Monday, April 5, 2021

Have You Done Your Paperwork?

I'm finding myself compelled to warn people to make sure they have really talked with their significant other or person who will be making health care decisions for them if they are incapacitated. My husband had a series of heart attacks and stents which lead us to have a lot of conversations about end of life and how much he was willing to go through. I thought I had a good idea of what quality of life he was willing to accept and what procedures were acceptable to him. For example, I knew he did not want to be on permanent life support or kept comatose in a nursing home and he didn’t want open heart surgery. However, when he did have a major incapacitating heart attack, I found myself faced with many smaller decisions on how much intervention we wanted them to take. The heart attack (widow-maker) essentially destroyed the function of the left side of his heart. He came out of the first life-saving surgery at our regional hospital with a 'balloon pump' already in his heart without either of us having any input. He went into A-fib in the ICU and I was asked if he could be sedated, intubated, and put on a ventilator (not permanently, just to stabilize him). Those steps required my permission. He was then transferred to a specialized heart hospital where I was told they had 'more options.' 

I never really heard the words ‘life support.’ The questions were an incremental slippery slope of decisions putting him more and more on life support. As I said, they had first asked if they could intubate him and put him on a ventilator (not permanently). My husband’s wish was no permanent life support so that was my guideline. Once he got to the Heart Hospital I was asked if they could put him on dialysis (again not permanently). Next, they told me he would die if he didn't have a heart transplant and they could keep him alive long enough for that if they put a Left Ventricle Assist Device (LVAD) in him which would be permanent unless he could receive a heart transplant. They showed me the pump that would do the work of the left side of his heart and said he would have a cord coming out of his abdomen to a battery pack and the computer/controller that ran it. He would run on batteries or be plugged into the wall or the car. This is where I drew the line and said no. There was no way I was going to wake my husband up and inform him he now had to be plugged in to live. If you knew him, you would realize how hilarious that prospect would be. I told them that if they could get him conscious and he wanted to do it that was fine but that I wasn't signing him up for that life. I heard later this was kind of shocking to them that someone had refused.

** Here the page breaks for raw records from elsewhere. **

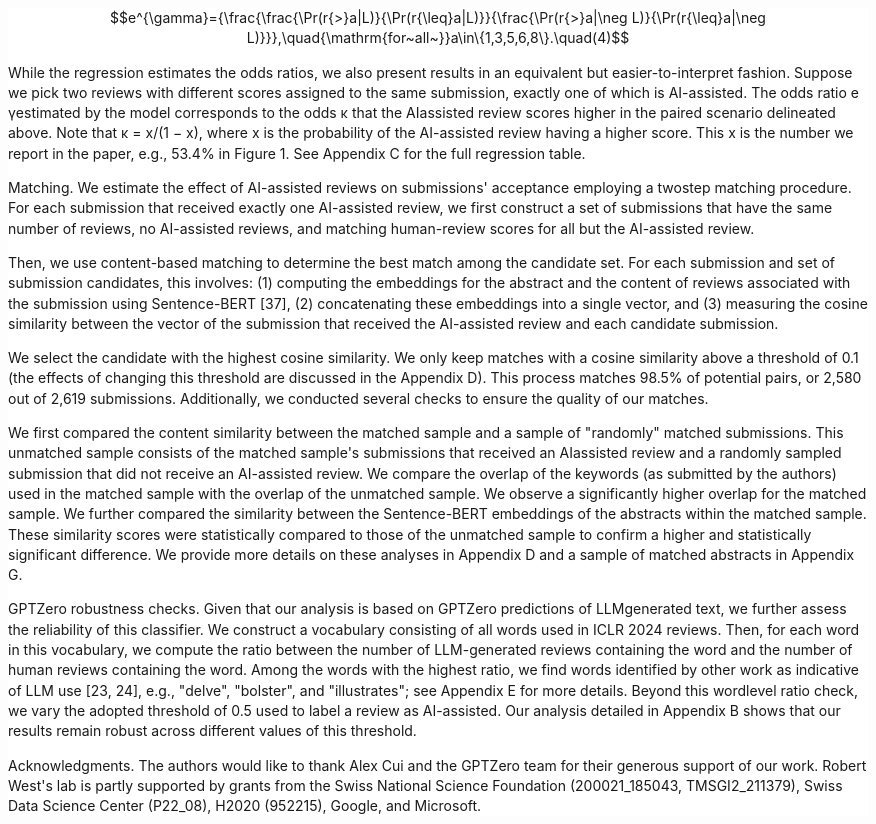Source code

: $$e^{\gamma}={\frac{\frac{\Pr(r{>}a|L)}{\Pr(r{\leq}a|L)}}{\frac{\Pr(r{>}a|\neg L)}{\Pr(r{\leq}a|\neg L)}}},\quad{\mathrm{for~all~}}a\in\{1,3,5,6,8\}.\quad(4)$$

While the regression estimates the odds ratios, we also present results in an equivalent but easier-to-interpret fashion. Suppose we pick two reviews with different scores assigned to the same submission, exactly one of which is AI-assisted. The odds ratio e γestimated by the model corresponds to the odds κ that the AIassisted review scores higher in the paired scenario delineated above. Note that κ = x/(1 − x), where x is the probability of the AI-assisted review having a higher score. This x is the number we report in the paper, e.g., 53.4% in Figure 1. See Appendix C for the full regression table.

Matching. We estimate the effect of AI-assisted reviews on submissions' acceptance employing a twostep matching procedure. For each submission that received exactly one AI-assisted review, we first construct a set of submissions that have the same number of reviews, no AI-assisted reviews, and matching human-review scores for all but the AI-assisted review.

Then, we use content-based matching to determine the best match among the candidate set. For each submission and set of submission candidates, this involves: (1) computing the embeddings for the abstract and the content of reviews associated with the submission using Sentence-BERT [37], (2) concatenating these embeddings into a single vector, and (3)
measuring the cosine similarity between the vector of the submission that received the AI-assisted review and each candidate submission.

We select the candidate with the highest cosine similarity. We only keep matches with a cosine similarity above a threshold of 0.1 (the effects of changing this threshold are discussed in the Appendix D). This process matches 98.5% of potential pairs, or 2,580 out of 2,619 submissions. Additionally, we conducted several checks to ensure the quality of our matches.

We first compared the content similarity between the matched sample and a sample of "randomly" matched submissions. This unmatched sample consists of the matched sample's submissions that received an AIassisted review and a randomly sampled submission that did not receive an AI-assisted review. We compare the overlap of the keywords (as submitted by the authors) used in the matched sample with the overlap of the unmatched sample. We observe a significantly higher overlap for the matched sample. We further compared the similarity between the Sentence-BERT
embeddings of the abstracts within the matched sample. These similarity scores were statistically compared to those of the unmatched sample to confirm a higher and statistically significant difference. We provide more details on these analyses in Appendix D
and a sample of matched abstracts in Appendix G.

GPTZero robustness checks. Given that our analysis is based on GPTZero predictions of LLMgenerated text, we further assess the reliability of this classifier. We construct a vocabulary consisting of all words used in ICLR 2024 reviews. Then, for each word in this vocabulary, we compute the ratio between the number of LLM-generated reviews containing the word and the number of human reviews containing the word. Among the words with the highest ratio, we find words identified by other work as indicative of LLM
use [23, 24], e.g., "delve", "bolster", and "illustrates";
see Appendix E for more details. Beyond this wordlevel ratio check, we vary the adopted threshold of 0.5 used to label a review as AI-assisted. Our analysis detailed in Appendix B shows that our results remain robust across different values of this threshold.

Acknowledgments. The authors would like to thank Alex Cui and the GPTZero team for their generous support of our work. Robert West's lab is partly supported by grants from the Swiss National Science Foundation (200021_185043, TMSGI2_211379), Swiss Data Science Center (P22_08), H2020 (952215),
Google, and Microsoft.
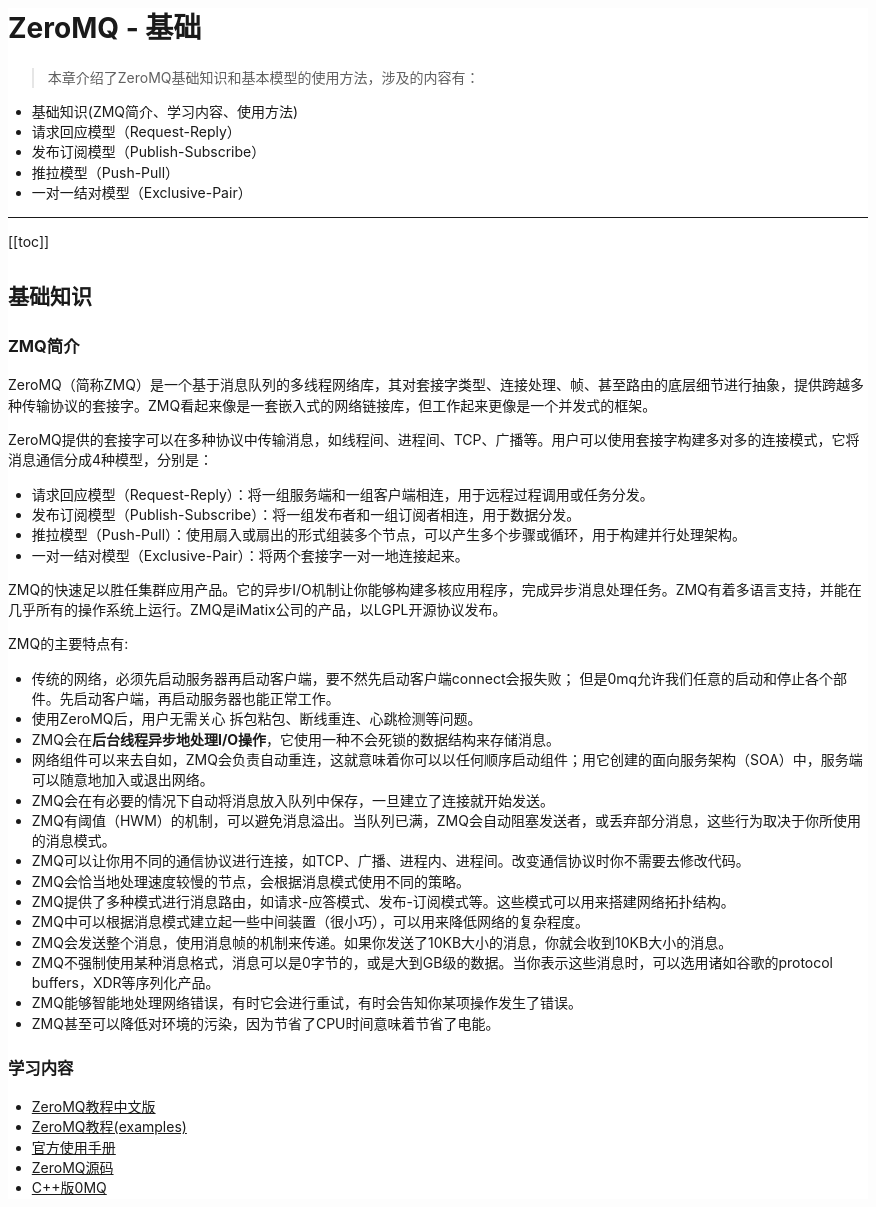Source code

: 
# ZeroMQ - 基础

> 本章介绍了ZeroMQ基础知识和基本模型的使用方法，涉及的内容有：

* 基础知识(ZMQ简介、学习内容、使用方法)
* 请求回应模型（Request-Reply）
* 发布订阅模型（Publish-Subscribe）
* 推拉模型（Push-Pull）
* 一对一结对模型（Exclusive-Pair）

---

[[toc]]

## 基础知识

### ZMQ简介

ZeroMQ（简称ZMQ）是一个基于消息队列的多线程网络库，其对套接字类型、连接处理、帧、甚至路由的底层细节进行抽象，提供跨越多种传输协议的套接字。ZMQ看起来像是一套嵌入式的网络链接库，但工作起来更像是一个并发式的框架。

ZeroMQ提供的套接字可以在多种协议中传输消息，如线程间、进程间、TCP、广播等。用户可以使用套接字构建多对多的连接模式，它将消息通信分成4种模型，分别是：

* 请求回应模型（Request-Reply）：将一组服务端和一组客户端相连，用于远程过程调用或任务分发。
* 发布订阅模型（Publish-Subscribe）：将一组发布者和一组订阅者相连，用于数据分发。
* 推拉模型（Push-Pull）：使用扇入或扇出的形式组装多个节点，可以产生多个步骤或循环，用于构建并行处理架构。
* 一对一结对模型（Exclusive-Pair）：将两个套接字一对一地连接起来。

ZMQ的快速足以胜任集群应用产品。它的异步I/O机制让你能够构建多核应用程序，完成异步消息处理任务。ZMQ有着多语言支持，并能在几乎所有的操作系统上运行。ZMQ是iMatix公司的产品，以LGPL开源协议发布。


ZMQ的主要特点有:
* 传统的网络，必须先启动服务器再启动客户端，要不然先启动客户端connect会报失败；
但是0mq允许我们任意的启动和停止各个部件。先启动客户端，再启动服务器也能正常工作。
* 使用ZeroMQ后，用户无需关心 拆包粘包、断线重连、心跳检测等问题。
* ZMQ会在**后台线程异步地处理I/O操作**，它使用一种不会死锁的数据结构来存储消息。
* 网络组件可以来去自如，ZMQ会负责自动重连，这就意味着你可以以任何顺序启动组件；用它创建的面向服务架构（SOA）中，服务端可以随意地加入或退出网络。
* ZMQ会在有必要的情况下自动将消息放入队列中保存，一旦建立了连接就开始发送。
* ZMQ有阈值（HWM）的机制，可以避免消息溢出。当队列已满，ZMQ会自动阻塞发送者，或丢弃部分消息，这些行为取决于你所使用的消息模式。
* ZMQ可以让你用不同的通信协议进行连接，如TCP、广播、进程内、进程间。改变通信协议时你不需要去修改代码。
* ZMQ会恰当地处理速度较慢的节点，会根据消息模式使用不同的策略。
* ZMQ提供了多种模式进行消息路由，如请求-应答模式、发布-订阅模式等。这些模式可以用来搭建网络拓扑结构。
* ZMQ中可以根据消息模式建立起一些中间装置（很小巧），可以用来降低网络的复杂程度。
* ZMQ会发送整个消息，使用消息帧的机制来传递。如果你发送了10KB大小的消息，你就会收到10KB大小的消息。
* ZMQ不强制使用某种消息格式，消息可以是0字节的，或是大到GB级的数据。当你表示这些消息时，可以选用诸如谷歌的protocol buffers，XDR等序列化产品。
* ZMQ能够智能地处理网络错误，有时它会进行重试，有时会告知你某项操作发生了错误。
* ZMQ甚至可以降低对环境的污染，因为节省了CPU时间意味着节省了电能。


### 学习内容

* [ZeroMQ教程中文版](https://gitee.com/solym/ZeroMQ-Guide-Zh)
* [ZeroMQ教程(examples)](https://github.com/booksbyus/zguide)
* [官方使用手册](http://api.zeromq.org)
* [ZeroMQ源码](https://github.com/zeromq/libzmq)
* [C++版0MQ](https://github.com/zeromq/cppzmq)
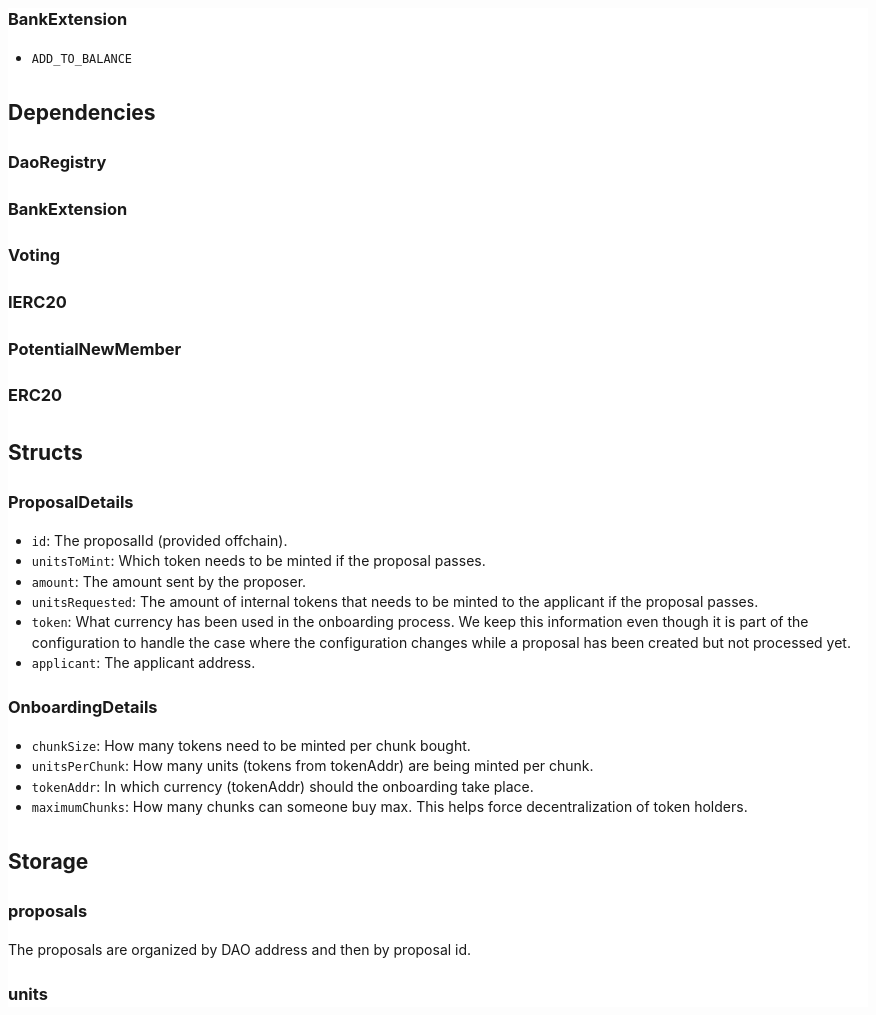 ### BankExtension

- `ADD_TO_BALANCE`

## Dependencies

### DaoRegistry

### BankExtension

### Voting

### IERC20

### PotentialNewMember

### ERC20

## Structs

### ProposalDetails

- `id`: The proposalId (provided offchain).
- `unitsToMint`: Which token needs to be minted if the proposal passes.
- `amount`: The amount sent by the proposer.
- `unitsRequested`: The amount of internal tokens that needs to be minted to the applicant if the proposal passes.
- `token`: What currency has been used in the onboarding process. We keep this information even though it is part of the configuration to handle the case where the configuration changes while a proposal has been created but not processed yet.
- `applicant`: The applicant address.

### OnboardingDetails

- `chunkSize`: How many tokens need to be minted per chunk bought.
- `unitsPerChunk`: How many units (tokens from tokenAddr) are being minted per chunk.
- `tokenAddr`: In which currency (tokenAddr) should the onboarding take place.
- `maximumChunks`: How many chunks can someone buy max. This helps force decentralization of token holders.

## Storage

### proposals

The proposals are organized by DAO address and then by proposal id.

### units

The medical team was able to get him through this stage and awaken him. He woke up furious, restrained, intubated, with 18 IVs in him, and me telling him not to move because there was a pump is his heart and if he moved his leg it would kill him. His first question was whether I had allowed them to do this to him. His perception was that he had been put on life support when he told me he didn’t want that. I tried to explain that it wasn’t permanent, and it was the result of many steps and not just one. We hadn’t understood the level of interventions now available and the choices we would be faced with. My husband did eventually agree to the LVAD as a 'bridge' to transplant, but there have been many times he questioned his decision, and he would have been very unhappy if it had been 'done' to him without his knowledge. By the way, if you aren’t eligible for a heart transplant due to age or other reasons, they call the LVAD a ‘destination’ device.  Time for a new marketing team.

At any rate, the point I'm trying to make is to make sure you have your living will in order and talk to whoever will be making the decisions because the health care machine takes over and you find yourself on what many would consider life support through a million little decisions. I was clear, at least, on what decisions I knew my husband would want to make for himself and maybe that is the key thing. If you have a particular health condition, make sure you understand what interventions they might offer you as your health worsens so you can consider them while you can still communicate your wishes and put it in writing.